Qui croire? Qui affabule? Le 19 février 2018, vers 17 heures, un ressortissant comorien aurait posé sa main sur la cuisse d’une lycéenne au cours d’un trajet en bus sur la ligne 2 de la CAM.
A-t-il effectué un mouvement trop osé? A-t-il été maladroit et aurait donc dû prendre la précaution de s’excuser?
Le geste produisait en tout cas une sensation désagréable à la jeune fille. Le lendemain, la victime déposait plainte à la Sûreté publique. Une enquête suivait… Et l’affaire d’attouchement vient d’aboutir sur la table du tribunal correctionnel.
À la barre, le prévenu, plongeur dans un restaurant et résidant à Cap-d’Ail, a contesté les faits. Ce serait un mensonge délibéré de la part d’une présumée victime sur une infraction qui n’a jamais eu lieu.

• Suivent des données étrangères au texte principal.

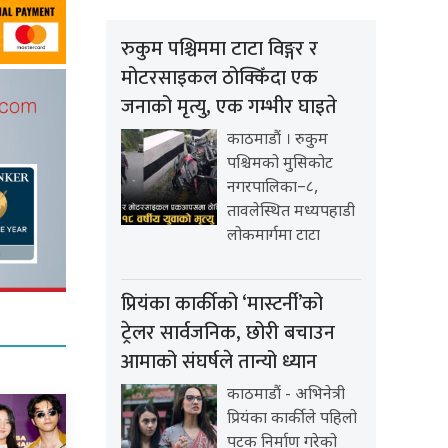
रुकुम पश्चिममा टाटा विङ्गर र
मोटरसाइकल ठोक्किँदा एक
जनाको मृत्यु, एक गम्भीर घाइते
काठमाडौं । रुकुम
पश्चिमको मुसिकोट
नगरपालिका–८,
तावलेस्थित मध्यपहाडी
लोकमार्गमा टाटा
प्रियंका कार्कीको ‘मास्टर्नी’को
ट्रेलर सार्वजनिक, छोरी बचाउन
आमाको संघर्षले तान्यो ध्यान
काठमाडौं - अभिनेत्री
प्रियंका कार्कीले पहिलो
पटक निर्माण गरेको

L’allégation serait purement imaginaire. Peut-être, faite sciemment dans le but de tromper. Ou encore involontairement parce que la plaignante a eu la certitude de la recherche d’un attrait physique. Avant de faire une analyse plus poussée de la situation, le président Jérôme Fougeras Lavergnolle a rappelé la déposition de la demanderesse.

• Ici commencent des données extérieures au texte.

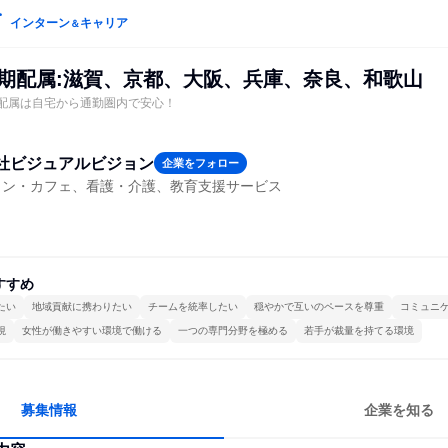
インターン
キャリア
＆
初期配属:滋賀、京都、大阪、兵庫、奈良、和歌山
配属は自宅から通勤圏内で安心！
社ビジュアルビジョン
企業をフォロー
ラン・カフェ、看護・介護、教育支援サービス
すすめ
たい
地域貢献に携わりたい
チームを統率したい
穏やかで互いのペースを尊重
コミュニ
視
女性が働きやすい環境で働ける
一つの専門分野を極める
若手が裁量を持てる環境
募集情報
企業を知る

"C’est peut-être une autre personne"
"Montée à la sortie du lycée sur le Rocher dans le car desservant le Jardin Exotique, un homme s’est levé à l’arrêt de la place d’Armes pour venir vers moi. J’ai senti un mouvement de caresse entre les stations du Port et de la Crémaillère où il est descendu…"
"Vous avez bien pris le bus ce jour-là, poursuit le magistrat. Le chauffeur en est témoin et le lecteur de carte a détecté vos mouvements. Pourquoi réfutez-vous les faits?"
Pour le Comorien cela est impossible. "Ce jour-là, je ne travaillais pas et je n’ai pas utilisé les transports en commun. J’avais également perdu ma carte auparavant et on a dû m’en faire un duplicata. C’est peut-être une autre personne qui a trouvé mon titre de transport et s’en est servie…"
"Vous envoyez des bises envers des jeunes filles"
Le président trouve l’explication "facile après coup pour se disculper. La carte a bien borné le jour des faits. D’autre part, le 20 mars, dans un local proche du Musée océanographique, une vidéo vous montre au moment où vous envoyez des bises envers des jeunes filles…"
L’intéressé reconnaît ces gestes: "C’est uniquement par sympathie. Je ne pensais pas qu’un tel comportement pouvait prêter à confusion. Il n’y avait rien d’offensant… À ce jour, j’ai été seulement condamné pour conduites en état d’ivresse et sans permis…"
Le premier substitut, Olivier Zamphiroff, ne semble pas avoir le sentiment qu’on essaie d’éluder le problème. "L’expertise psychiatrique a démontré que le prévenu a toute sa raison. Or, il nie les faits d’attouchements. Ce qui me gêne, c’est l’absence de la partie civile. Vous êtes en mesure de demander un supplément d’information. Subsidiairement, ce serait une relaxe. Quant à l’envoi de bisous, c’est une conduite inadaptée, mais en rien un outrage à la pudeur."
"Il ne peut plus exercer d’activité à Monaco"
Dans sa plaidoirie, Me Clyde Billaud va beaucoup plus loin pour blanchir son client. "Quand la jeune fille a reconnu d’après photo son agresseur, il ne correspond pas à la personne qui est devant vous. Et même si elle déclare des similitudes de traits avec celui qui l’a importunée, ce sont ses copines qui lui ont décrit l’odieux personnage. Aucun élément ne confirme la présence du prévenu dans le bus. Retenez que cet homme ne descend jamais à la Crémaillère. Il s’arrête à la place d’Armes pour prendre la navette du littoral afin de rejoindre son domicile. Enfin, envoyer des bises n’est pas un acte impudique. Arrêtez le calvaire de mon client. À cause de cette affaire, la direction de l’Emploi a refusé de lui délivrer un permis de travail. Il ne peut plus exercer d’activité rétribuée à Monaco…"
Le tribunal a prononcé la relaxe pour les baisers comme pour les attouchements, où le doute a bénéficié au prévenu.